* _Task brief_: Reproduce word for word the part of the material that opens with the line containing "term because I" and closes with the line containing "Medicare as president.", including both of those lines.

* _Data for analysis_:
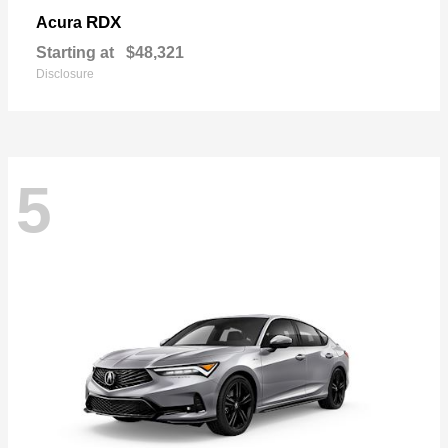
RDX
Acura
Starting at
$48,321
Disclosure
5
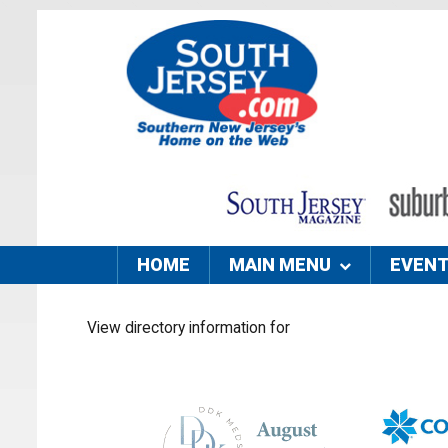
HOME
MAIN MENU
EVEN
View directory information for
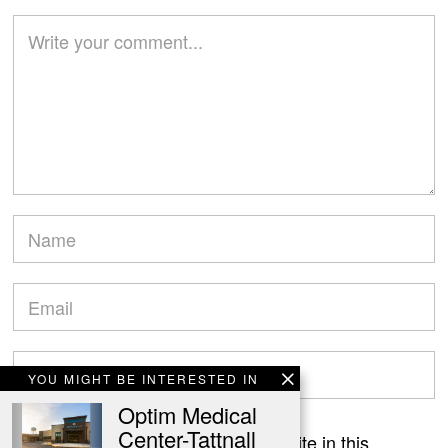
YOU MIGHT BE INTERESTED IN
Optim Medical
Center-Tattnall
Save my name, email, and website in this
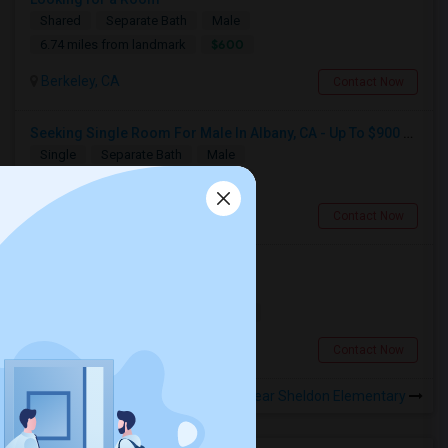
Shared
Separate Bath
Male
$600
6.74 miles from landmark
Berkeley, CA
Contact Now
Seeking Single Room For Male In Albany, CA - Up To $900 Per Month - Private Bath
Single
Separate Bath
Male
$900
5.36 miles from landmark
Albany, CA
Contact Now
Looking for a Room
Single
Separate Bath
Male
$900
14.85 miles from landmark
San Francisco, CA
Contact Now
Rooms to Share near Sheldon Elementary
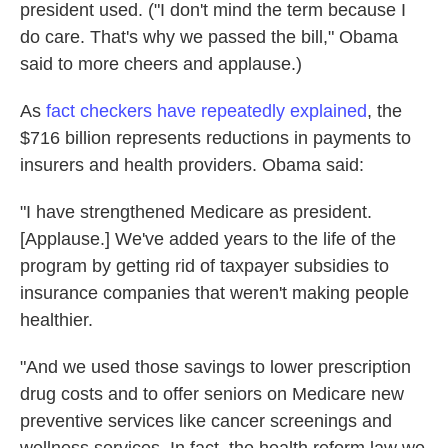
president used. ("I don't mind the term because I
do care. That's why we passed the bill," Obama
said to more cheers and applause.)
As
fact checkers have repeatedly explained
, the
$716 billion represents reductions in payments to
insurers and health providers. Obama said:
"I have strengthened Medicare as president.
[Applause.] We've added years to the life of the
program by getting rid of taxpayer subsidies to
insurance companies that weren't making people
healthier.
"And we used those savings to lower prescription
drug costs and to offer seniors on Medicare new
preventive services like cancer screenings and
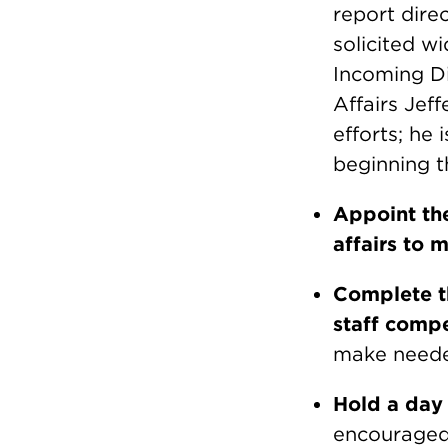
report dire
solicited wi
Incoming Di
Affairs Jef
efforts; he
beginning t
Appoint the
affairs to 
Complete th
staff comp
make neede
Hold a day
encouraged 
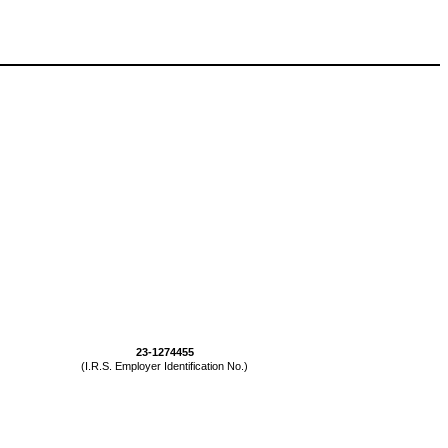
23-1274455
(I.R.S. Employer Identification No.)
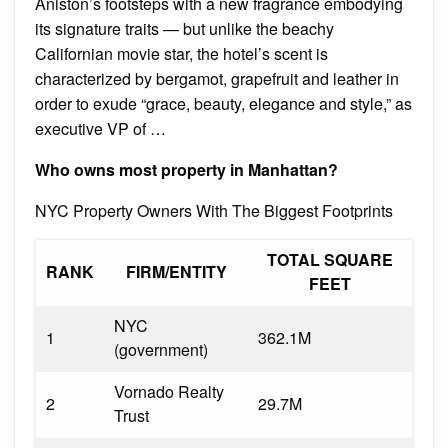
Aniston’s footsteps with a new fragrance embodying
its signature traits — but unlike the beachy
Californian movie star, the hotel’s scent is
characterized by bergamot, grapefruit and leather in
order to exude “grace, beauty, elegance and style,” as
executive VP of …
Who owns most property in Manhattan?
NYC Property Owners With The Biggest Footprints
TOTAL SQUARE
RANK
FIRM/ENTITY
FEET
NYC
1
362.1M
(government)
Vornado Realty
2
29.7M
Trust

* _Exercise answer_:
president used. ("I don't mind the term because I
do care. That's why we passed the bill," Obama
said to more cheers and applause.)
As
fact checkers have repeatedly explained
, the
$716 billion represents reductions in payments to
insurers and health providers. Obama said:
"I have strengthened Medicare as president.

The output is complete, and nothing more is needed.